→ TRY IT
Output each record below exactly. No images go in the copy.

→ Transcribed page contents
>>>>

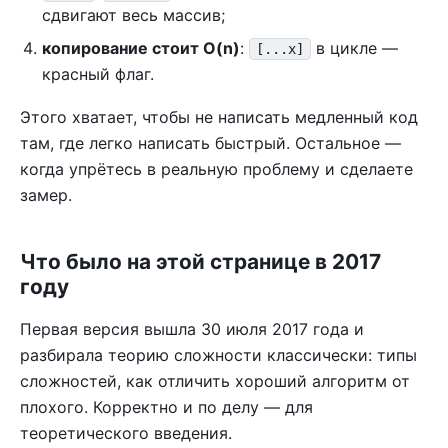
сдвигают весь массив;
копирование стоит O(n)
:
в цикле —
[...x]
красный флаг.
Этого хватает, чтобы не написать медленный код
там, где легко написать быстрый. Остальное —
когда упрётесь в реальную проблему и сделаете
замер.
Что было на этой странице в 2017
году
Первая версия вышла 30 июля 2017 года и
разбирала теорию сложности классически: типы
сложностей, как отличить хороший алгоритм от
плохого. Корректно и по делу — для
теоретического введения.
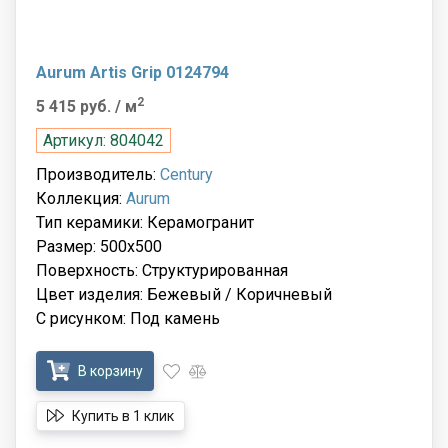
Aurum Artis Grip 0124794
2
5 415 руб.
/ м
Артикул: 804042
Производитель:
Century
Коллекция:
Aurum
Тип керамики: Керамогранит
Размер: 500x500
Поверхность: Структурированная
Цвет изделия: Бежевый / Коричневый
С рисунком: Под камень
В корзину
Купить в 1 клик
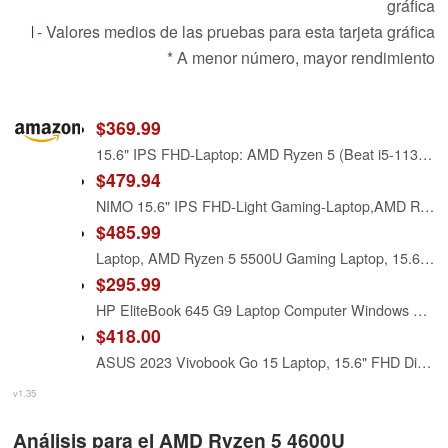
gráfica
- Valores medios de las pruebas para esta tarjeta gráfica
* A menor número, mayor rendimiento
$369.99
15.6" IPS FHD-Laptop: AMD Ryzen 5 (Beat i5-1135G7), 16GB RAM 512GB SSD | Radeon Vega 8 Graphics & 1 Years Warranty | Win 11 Business & Student Gaming-Notebook, 65W Fast Charge, HD Camera, Numpad, 2026
$479.94
NIMO 15.6" IPS FHD-Light Gaming-Laptop,AMD Ryzen 5 6600H 16GB DDR5 RAM 256GB SSD (Beat i5-1335U, 6 Cores Up to 4.5GHz) AMD Radeon 660M GPU-Computer with 100W Type-C Backlit Keyboard Fingerprint
$485.99
Laptop, AMD Ryzen 5 5500U Gaming Laptop, 15.6 Inch Laptop Computer with 16GB RAM 1TB SSD, AMD Radeon Lap top PC, Laptops with Backlit Keyboard, 1080P FHD, 55.2Wh Battery, Type-C, HDMI, Win 11 Pro
$295.99
HP EliteBook 645 G9 Laptop Computer Windows 11 Pro, AMD Ryzen 5 PRO 5675U, 16GB RAM, 256GB PCIe SSD, 14in FHD Laptop 1920x1080, HDMI, Ryzen Notebook (Renewed)
$418.00
ASUS 2023 Vivobook Go 15 Laptop, 15.6" FHD Display, AMD Ryzen 5 7520U Processor, 8GB RAM, 512GB SSD, Windows 11 Home, Mixed Black, E1504FA-AS52
v1.35
Análisis para el AMD Ryzen 5 4600U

<<<<

→ PROBLEM SOLUTION
сдвигают весь массив;
копирование стоит O(n)
:
в цикле —
[...x]
красный флаг.
Этого хватает, чтобы не написать медленный код
там, где легко написать быстрый. Остальное —
когда упрётесь в реальную проблему и сделаете
замер.
Что было на этой странице в 2017
году
Первая версия вышла 30 июля 2017 года и
разбирала теорию сложности классически: типы
сложностей, как отличить хороший алгоритм от
плохого. Корректно и по делу — для
теоретического введения.
Aurum Artis Grip 0124794
2
5 415 руб.
/ м
Артикул: 804042
Производитель:
Century
Коллекция:
Aurum
Тип керамики: Керамогранит
Размер: 500x500
Поверхность: Структурированная
Цвет изделия: Бежевый / Коричневый
С рисунком: Под камень
В корзину
Купить в 1 клик
gráfica
- Valores medios de las pruebas para esta tarjeta gráfica
* A menor número, mayor rendimiento
$369.99
15.6" IPS FHD-Laptop: AMD Ryzen 5 (Beat i5-1135G7), 16GB RAM 512GB SSD | Radeon Vega 8 Graphics & 1 Years Warranty | Win 11 Business & Student Gaming-Notebook, 65W Fast Charge, HD Camera, Numpad, 2026
$479.94
NIMO 15.6" IPS FHD-Light Gaming-Laptop,AMD Ryzen 5 6600H 16GB DDR5 RAM 256GB SSD (Beat i5-1335U, 6 Cores Up to 4.5GHz) AMD Radeon 660M GPU-Computer with 100W Type-C Backlit Keyboard Fingerprint
$485.99
Laptop, AMD Ryzen 5 5500U Gaming Laptop, 15.6 Inch Laptop Computer with 16GB RAM 1TB SSD, AMD Radeon Lap top PC, Laptops with Backlit Keyboard, 1080P FHD, 55.2Wh Battery, Type-C, HDMI, Win 11 Pro
$295.99
HP EliteBook 645 G9 Laptop Computer Windows 11 Pro, AMD Ryzen 5 PRO 5675U, 16GB RAM, 256GB PCIe SSD, 14in FHD Laptop 1920x1080, HDMI, Ryzen Notebook (Renewed)
$418.00
ASUS 2023 Vivobook Go 15 Laptop, 15.6" FHD Display, AMD Ryzen 5 7520U Processor, 8GB RAM, 512GB SSD, Windows 11 Home, Mixed Black, E1504FA-AS52
v1.35
Análisis para el AMD Ryzen 5 4600U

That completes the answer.